(Beginning of Source passage)
Kanotix, also referred to as KANOTIX, is an operating system based on Debian, with advanced hardware detection. It can run from an optical disc drive or other media i.e. USB-stick without using a hard disk drive.

Kanotix uses KDE Software Compilation as the default desktop environment. Since 2013 the newer releases ship with LXDE as a second lightweight desktop environment. Unlike other similar Linux-distributions Kanotix is a rolling release. Nightly builds are automated builds every night of the latest development code of KANOTIX and with the latest packages from the repositories. The name "Kanotix" is derived from the founder's nickname "Kano". Kanotix's mascot is a fangtooth.

==Content==
Kanotix is based on the newest Debian stable. It also provides its own packages and scripts and many backports.
Kanotix also provides an optimized kernel with additional patches.

Kanotix includes about 1,500 software packages, among others
- KDE Software Compilation, the default desktop environment and LXDE the lightweight version
- Amarok, Video Disk Recorder
- Internet access software, including KDE Network Manager, KPPP dialer, Wireless LAN-driver and NdisWrapper
- Firefox web browser, Thunderbird mail/news client, Pidgin instant messenger
- K3b, for CD (and DVD) authoring and backup
- GIMP, an image-manipulation program, also Inkscape a free and open-source vector graphics editor
- GParted and other tools for data rescue and system repair
- Network analysis and administration tools
- LibreOffice, the office suite (backports)
- Programming and development tools
- NTFS-3G used by default
- Automatic installation of graphic-drivers with nvidia and fglrx-scripts with dkms support.
- Scripts for additional multimedia support (current mplayer-versions)
- Wine (Software) updated to newest versions

==Usage==
Kanotix is designed for multiple-purpose usage so that it can be used in live mode on different types of media (DVD, hard disk, and USB flash drive) and includes an installation tool for installing Kanotix to the hard drive. The distribution ships with the latest kernel which is carefully patched with fixes and drivers for most modern hardware. Kanotix is an ideal tool for testing, data rescue, or for working and safe surfing and mailing on different machines e.g. in an Internet cafe.

===Live mode===
The Live mode allows it to work without any installation. As Kanotix comes with unionfs and aufs-support one can "install" additional packages by using APT (via connection to the Internet).
(End of Source passage)
(Beginning of Record extracts)
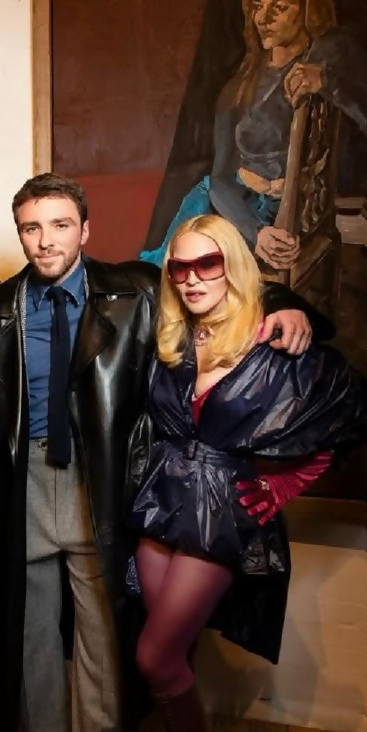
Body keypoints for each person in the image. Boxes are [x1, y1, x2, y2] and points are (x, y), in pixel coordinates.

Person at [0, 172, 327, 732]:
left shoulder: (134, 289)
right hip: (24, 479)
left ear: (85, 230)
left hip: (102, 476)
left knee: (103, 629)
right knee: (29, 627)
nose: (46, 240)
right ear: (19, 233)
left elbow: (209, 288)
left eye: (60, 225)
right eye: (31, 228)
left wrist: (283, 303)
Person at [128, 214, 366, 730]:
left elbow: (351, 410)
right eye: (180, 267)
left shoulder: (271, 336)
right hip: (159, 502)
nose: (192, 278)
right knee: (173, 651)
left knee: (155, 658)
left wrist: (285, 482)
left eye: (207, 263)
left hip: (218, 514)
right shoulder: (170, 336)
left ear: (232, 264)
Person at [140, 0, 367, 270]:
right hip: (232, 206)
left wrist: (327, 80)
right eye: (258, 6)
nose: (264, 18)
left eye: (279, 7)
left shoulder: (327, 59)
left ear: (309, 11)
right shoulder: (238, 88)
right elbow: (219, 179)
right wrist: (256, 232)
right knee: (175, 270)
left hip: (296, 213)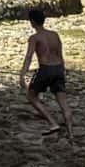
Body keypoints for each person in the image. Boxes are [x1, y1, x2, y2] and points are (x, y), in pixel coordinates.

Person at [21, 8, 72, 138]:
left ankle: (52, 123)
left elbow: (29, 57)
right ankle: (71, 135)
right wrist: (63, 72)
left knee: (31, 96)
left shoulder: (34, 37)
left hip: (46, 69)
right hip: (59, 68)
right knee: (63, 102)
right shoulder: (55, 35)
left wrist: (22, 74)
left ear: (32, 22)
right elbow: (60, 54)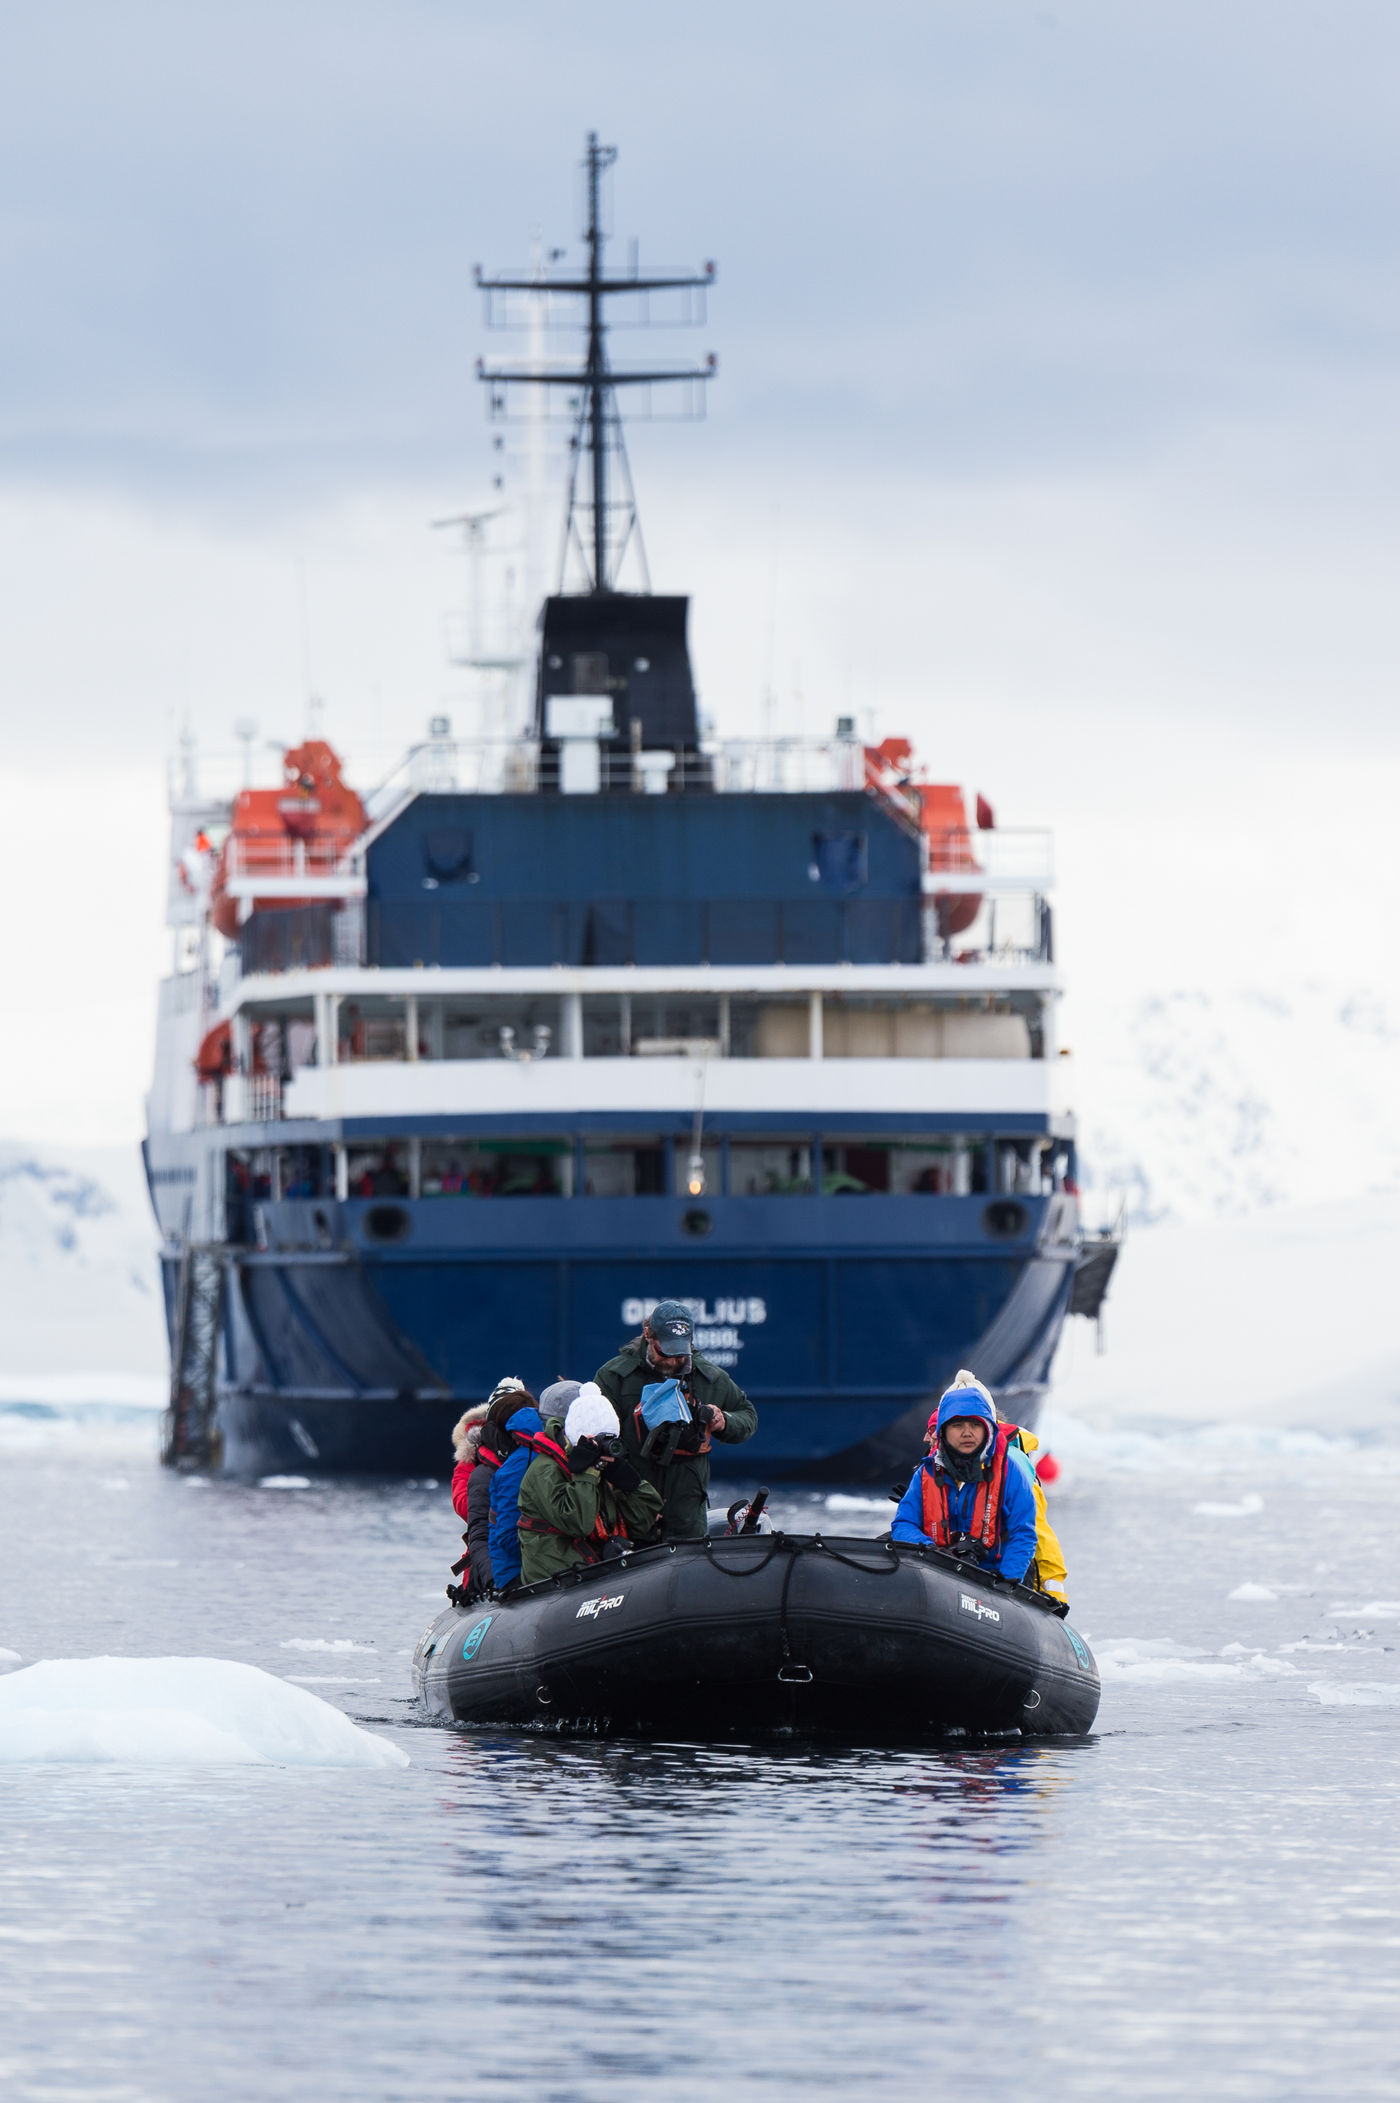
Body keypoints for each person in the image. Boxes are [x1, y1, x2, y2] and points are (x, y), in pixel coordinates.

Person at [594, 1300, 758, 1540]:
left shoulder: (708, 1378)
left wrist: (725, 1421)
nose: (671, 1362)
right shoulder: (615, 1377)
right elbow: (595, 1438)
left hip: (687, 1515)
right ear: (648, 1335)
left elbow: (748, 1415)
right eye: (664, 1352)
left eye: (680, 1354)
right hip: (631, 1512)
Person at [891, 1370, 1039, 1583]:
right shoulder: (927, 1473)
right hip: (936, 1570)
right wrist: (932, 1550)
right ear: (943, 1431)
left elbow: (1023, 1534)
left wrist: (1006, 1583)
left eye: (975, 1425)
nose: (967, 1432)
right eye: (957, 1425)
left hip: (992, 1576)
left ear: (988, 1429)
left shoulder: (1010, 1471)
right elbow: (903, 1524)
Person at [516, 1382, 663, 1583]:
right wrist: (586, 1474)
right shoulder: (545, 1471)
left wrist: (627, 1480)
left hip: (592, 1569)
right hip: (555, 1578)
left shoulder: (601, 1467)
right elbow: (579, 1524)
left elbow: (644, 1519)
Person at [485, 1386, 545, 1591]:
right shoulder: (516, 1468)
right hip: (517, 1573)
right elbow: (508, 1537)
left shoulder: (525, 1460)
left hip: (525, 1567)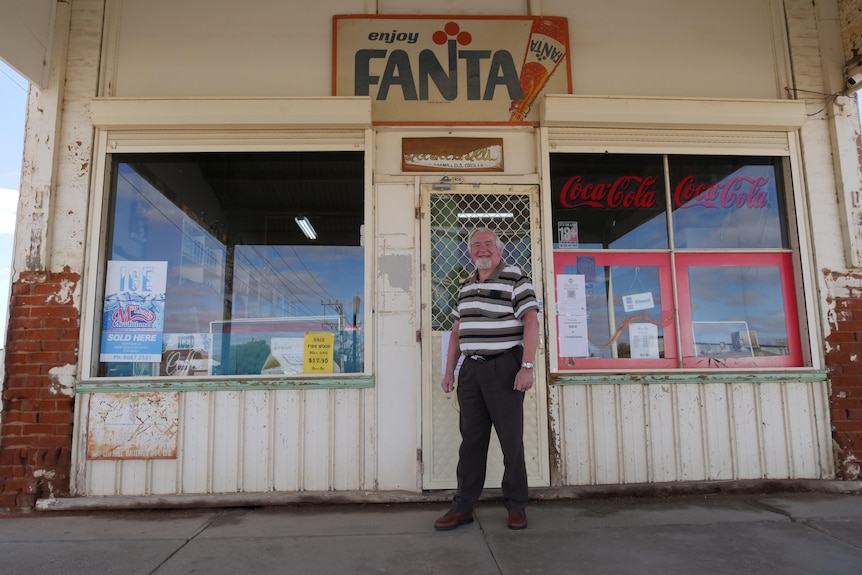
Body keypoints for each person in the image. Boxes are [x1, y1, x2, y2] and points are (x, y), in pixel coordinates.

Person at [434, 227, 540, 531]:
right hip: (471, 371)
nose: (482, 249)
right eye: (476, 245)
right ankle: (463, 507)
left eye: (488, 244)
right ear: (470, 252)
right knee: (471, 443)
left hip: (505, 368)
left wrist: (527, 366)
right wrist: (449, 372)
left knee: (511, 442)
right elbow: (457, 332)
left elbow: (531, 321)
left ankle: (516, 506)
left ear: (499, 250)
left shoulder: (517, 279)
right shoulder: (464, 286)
(End of Record extracts)
Revise the Kanotix text from "- Programming and" to "support (current mplayer-versions)", putting "audio and video" in place of "multimedia".

Reply to the task —
- Programming and development tools
- NTFS-3G used by default
- Automatic installation of graphic-drivers with nvidia and fglrx-scripts with dkms support.
- Scripts for additional audio and video support (current mplayer-versions)